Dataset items
--
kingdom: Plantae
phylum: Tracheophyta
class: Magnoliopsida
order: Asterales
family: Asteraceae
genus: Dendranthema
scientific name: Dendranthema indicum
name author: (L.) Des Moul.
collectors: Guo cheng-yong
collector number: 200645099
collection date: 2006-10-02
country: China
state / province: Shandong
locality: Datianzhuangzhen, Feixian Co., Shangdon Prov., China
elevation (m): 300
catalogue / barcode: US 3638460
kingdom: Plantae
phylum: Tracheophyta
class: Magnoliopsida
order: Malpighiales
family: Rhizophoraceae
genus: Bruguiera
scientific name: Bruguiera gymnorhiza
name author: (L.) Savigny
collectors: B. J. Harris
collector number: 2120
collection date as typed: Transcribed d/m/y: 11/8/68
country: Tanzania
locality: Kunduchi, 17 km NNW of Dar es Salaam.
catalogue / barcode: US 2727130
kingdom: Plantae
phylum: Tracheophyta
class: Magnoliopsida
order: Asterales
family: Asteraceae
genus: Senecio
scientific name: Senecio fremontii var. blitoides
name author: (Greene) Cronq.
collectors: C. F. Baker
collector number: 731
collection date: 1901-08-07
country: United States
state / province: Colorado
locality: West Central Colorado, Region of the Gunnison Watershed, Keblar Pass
--
## Problem details
Tally the lines in the items above that contain the word "collection". Reply with only the number.

## Result
3